Dendrogram and fingerprints for the MLVA with 32 MRSA ST398 isolates and two reference MRSA strains. The similarities between the fingerprints were calculated using the Dice coefficient (optimization, 1%; position tolerance, 0.1% to 1%), and the fingerprints were grouped according to their similarities by use of the UPGMA algorithm.

FIG. 2.

Dendrogram and fingerprints for PFGE using restriction enzyme BstZI with 32 MRSA ST398 isolates and two reference MRSA strains. The similarities among the fingerprints were calculated using the Dice coefficient (optimization, 1%; position tolerance, 0.5% to 1%), and the fingerprints were grouped according to their similarities by use of the UPGMA algorithm. The vertical gray line shows the delineation level of 97%.

FIG. 3.

Dendrogram and fingerprints for PFGE using restriction enzyme SacII with 32 MRSA ST398 isolates and two reference MRSA strains.

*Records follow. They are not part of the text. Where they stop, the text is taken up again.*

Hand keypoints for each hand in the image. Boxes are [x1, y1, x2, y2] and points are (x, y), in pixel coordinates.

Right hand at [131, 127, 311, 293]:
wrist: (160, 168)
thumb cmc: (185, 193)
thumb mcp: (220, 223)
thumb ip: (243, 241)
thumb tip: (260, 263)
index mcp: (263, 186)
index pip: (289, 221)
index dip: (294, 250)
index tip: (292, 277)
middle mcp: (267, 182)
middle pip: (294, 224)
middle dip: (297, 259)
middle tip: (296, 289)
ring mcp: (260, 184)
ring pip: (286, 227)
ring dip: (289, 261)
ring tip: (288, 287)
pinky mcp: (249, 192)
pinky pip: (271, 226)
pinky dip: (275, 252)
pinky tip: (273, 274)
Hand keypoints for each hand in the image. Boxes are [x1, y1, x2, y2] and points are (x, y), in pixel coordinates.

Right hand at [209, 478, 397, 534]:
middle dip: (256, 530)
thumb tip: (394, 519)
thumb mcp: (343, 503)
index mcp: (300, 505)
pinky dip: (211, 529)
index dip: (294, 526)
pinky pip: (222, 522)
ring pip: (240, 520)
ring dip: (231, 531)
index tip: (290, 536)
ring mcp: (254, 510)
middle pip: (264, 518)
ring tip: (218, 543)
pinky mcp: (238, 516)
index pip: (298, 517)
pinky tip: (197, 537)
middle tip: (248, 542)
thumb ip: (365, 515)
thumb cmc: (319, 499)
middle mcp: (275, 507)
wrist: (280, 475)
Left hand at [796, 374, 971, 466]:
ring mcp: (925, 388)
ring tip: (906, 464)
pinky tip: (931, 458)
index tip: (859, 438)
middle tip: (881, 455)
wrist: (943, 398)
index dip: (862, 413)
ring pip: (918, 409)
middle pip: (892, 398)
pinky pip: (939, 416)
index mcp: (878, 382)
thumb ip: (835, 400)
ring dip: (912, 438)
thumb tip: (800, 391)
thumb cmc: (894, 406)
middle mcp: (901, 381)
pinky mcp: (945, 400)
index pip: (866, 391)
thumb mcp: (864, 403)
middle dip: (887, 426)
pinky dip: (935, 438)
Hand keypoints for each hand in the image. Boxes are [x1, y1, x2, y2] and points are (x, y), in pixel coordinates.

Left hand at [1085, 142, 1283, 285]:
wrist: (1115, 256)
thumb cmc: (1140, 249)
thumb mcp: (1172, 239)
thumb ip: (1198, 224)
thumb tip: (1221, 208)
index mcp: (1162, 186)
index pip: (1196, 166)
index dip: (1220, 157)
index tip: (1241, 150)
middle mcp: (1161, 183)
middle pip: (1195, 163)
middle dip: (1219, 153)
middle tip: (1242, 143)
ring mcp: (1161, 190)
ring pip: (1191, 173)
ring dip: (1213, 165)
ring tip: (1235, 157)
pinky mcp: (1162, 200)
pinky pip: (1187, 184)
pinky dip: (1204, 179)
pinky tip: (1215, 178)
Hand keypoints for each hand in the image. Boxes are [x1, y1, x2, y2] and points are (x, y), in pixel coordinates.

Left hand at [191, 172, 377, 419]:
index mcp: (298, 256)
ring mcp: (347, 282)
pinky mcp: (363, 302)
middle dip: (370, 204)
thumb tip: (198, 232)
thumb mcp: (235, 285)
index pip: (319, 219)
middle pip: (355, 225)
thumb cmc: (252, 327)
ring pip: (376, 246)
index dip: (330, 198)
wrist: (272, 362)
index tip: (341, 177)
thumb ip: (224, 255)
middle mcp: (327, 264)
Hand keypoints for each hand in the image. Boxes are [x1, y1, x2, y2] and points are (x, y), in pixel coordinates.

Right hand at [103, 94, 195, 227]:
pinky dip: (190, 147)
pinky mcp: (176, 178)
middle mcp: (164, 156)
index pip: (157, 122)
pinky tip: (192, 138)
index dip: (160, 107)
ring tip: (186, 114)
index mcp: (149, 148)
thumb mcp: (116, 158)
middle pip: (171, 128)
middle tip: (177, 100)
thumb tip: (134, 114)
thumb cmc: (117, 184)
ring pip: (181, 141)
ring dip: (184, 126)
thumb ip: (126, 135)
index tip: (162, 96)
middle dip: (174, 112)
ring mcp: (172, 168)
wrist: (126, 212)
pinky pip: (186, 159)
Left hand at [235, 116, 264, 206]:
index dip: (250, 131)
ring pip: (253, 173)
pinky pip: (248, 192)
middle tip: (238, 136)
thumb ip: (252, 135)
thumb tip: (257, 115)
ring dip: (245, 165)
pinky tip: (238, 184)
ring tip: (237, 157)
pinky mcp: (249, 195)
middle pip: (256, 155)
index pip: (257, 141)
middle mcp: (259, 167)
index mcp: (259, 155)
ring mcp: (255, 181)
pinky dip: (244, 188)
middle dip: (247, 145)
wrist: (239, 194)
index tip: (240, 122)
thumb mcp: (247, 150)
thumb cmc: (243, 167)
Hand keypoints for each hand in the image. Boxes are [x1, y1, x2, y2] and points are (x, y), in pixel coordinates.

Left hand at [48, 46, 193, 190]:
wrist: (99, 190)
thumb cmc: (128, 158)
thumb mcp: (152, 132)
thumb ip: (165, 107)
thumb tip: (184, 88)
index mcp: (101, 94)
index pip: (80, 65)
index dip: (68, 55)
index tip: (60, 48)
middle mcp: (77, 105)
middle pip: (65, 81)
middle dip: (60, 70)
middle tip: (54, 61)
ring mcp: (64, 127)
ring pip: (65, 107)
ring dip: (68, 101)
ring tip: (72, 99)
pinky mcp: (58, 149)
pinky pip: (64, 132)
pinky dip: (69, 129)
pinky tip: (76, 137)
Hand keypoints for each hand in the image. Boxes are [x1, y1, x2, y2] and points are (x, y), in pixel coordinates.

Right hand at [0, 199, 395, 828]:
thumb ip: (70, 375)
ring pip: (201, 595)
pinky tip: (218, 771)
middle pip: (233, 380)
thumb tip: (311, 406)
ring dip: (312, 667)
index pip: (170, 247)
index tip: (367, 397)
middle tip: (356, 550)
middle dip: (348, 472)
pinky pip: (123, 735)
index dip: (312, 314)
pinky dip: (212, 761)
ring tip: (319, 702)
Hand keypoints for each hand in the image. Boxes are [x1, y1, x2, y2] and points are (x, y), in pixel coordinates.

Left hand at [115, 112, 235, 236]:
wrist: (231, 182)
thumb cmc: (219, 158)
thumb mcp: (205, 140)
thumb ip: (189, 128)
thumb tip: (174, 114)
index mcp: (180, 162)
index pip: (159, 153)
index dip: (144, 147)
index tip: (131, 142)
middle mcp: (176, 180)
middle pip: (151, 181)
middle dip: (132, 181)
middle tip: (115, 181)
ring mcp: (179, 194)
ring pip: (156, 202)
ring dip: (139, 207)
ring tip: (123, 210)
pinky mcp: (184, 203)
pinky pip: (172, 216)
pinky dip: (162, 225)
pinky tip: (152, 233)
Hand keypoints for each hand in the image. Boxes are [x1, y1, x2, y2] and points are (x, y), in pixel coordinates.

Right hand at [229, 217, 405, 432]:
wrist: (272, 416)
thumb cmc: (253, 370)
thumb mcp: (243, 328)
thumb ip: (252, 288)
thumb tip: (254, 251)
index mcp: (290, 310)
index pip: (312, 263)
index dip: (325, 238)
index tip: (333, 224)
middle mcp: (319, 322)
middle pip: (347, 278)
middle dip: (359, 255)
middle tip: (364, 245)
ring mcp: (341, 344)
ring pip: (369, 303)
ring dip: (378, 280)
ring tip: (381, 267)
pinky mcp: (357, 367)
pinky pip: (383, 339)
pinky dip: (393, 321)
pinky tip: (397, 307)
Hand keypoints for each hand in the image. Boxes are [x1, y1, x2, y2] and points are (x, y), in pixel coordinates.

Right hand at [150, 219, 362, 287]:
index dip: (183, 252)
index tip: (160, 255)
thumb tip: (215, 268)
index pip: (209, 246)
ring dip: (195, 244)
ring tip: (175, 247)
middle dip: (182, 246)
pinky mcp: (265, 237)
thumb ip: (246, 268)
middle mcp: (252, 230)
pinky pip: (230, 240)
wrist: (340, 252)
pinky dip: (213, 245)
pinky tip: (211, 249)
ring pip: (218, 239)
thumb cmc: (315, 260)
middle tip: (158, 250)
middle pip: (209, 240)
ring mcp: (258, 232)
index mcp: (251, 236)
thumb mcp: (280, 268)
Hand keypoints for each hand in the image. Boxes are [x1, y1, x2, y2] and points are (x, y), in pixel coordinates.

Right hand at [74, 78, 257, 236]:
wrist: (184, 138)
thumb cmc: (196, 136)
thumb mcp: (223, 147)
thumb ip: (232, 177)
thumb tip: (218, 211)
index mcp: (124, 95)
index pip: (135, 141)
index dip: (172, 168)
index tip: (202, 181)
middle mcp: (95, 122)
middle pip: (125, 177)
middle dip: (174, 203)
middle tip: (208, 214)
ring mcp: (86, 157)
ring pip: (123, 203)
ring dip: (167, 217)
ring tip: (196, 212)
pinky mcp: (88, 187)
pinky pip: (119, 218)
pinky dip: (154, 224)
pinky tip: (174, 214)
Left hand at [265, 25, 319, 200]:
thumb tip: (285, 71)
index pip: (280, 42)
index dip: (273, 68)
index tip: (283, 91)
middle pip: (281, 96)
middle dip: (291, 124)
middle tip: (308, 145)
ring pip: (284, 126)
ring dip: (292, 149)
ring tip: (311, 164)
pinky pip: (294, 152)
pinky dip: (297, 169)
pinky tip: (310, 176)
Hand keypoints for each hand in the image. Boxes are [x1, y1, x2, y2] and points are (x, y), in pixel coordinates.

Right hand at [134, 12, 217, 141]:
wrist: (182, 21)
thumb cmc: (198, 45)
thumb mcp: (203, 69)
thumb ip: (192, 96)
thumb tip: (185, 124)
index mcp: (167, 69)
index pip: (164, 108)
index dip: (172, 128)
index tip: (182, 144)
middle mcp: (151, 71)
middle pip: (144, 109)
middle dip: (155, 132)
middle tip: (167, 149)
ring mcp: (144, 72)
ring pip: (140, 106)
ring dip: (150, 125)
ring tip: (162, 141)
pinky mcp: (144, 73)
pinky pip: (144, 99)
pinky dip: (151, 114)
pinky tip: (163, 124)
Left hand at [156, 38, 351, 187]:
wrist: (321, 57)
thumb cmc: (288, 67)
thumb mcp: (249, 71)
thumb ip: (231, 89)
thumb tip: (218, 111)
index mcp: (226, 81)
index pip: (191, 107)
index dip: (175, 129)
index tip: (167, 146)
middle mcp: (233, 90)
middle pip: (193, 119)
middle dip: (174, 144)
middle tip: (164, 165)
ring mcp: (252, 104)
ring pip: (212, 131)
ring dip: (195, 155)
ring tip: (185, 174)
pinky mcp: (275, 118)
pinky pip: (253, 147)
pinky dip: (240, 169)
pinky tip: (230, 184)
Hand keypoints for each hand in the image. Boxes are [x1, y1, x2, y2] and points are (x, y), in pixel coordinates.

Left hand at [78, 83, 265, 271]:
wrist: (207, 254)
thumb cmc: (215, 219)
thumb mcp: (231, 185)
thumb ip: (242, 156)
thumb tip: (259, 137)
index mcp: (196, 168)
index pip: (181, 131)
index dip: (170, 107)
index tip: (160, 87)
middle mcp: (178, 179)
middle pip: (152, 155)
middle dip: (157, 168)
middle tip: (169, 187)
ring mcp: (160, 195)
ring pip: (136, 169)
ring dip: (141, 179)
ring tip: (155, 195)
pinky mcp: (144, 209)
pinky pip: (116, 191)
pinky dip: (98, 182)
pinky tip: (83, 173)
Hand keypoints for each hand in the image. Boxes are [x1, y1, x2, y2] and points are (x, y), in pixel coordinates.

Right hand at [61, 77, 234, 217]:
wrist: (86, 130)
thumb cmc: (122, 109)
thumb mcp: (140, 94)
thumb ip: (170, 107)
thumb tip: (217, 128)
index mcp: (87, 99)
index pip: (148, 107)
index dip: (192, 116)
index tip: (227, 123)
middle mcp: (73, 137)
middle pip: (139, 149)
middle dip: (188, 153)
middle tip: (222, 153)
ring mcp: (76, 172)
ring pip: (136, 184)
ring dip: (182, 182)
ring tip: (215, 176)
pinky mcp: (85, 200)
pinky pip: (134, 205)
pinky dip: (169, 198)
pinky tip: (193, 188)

The similarities among the fingerprints were calculated using the Dice coefficient (optimization, 1%; position tolerance, 0.5% to 1%), and the fingerprints were grouped according to their similarities by use of the UPGMA algorithm. The vertical gray line shows the delineation level of 97%.

FIG. 4.

Dendrogram and fingerprints for PFGE using restriction enzyme ApaI with 32 MRSA ST398 isolates and two reference MRSA strains. The similarities among the fingerprints were calculated using the Dice coefficient (optimization, 1%; position tolerance, 0.5% to 1%), and the fingerprints were grouped according to their similarities by use of the UPGMA algorithm. The vertical gray line shows the delineation level of 97%.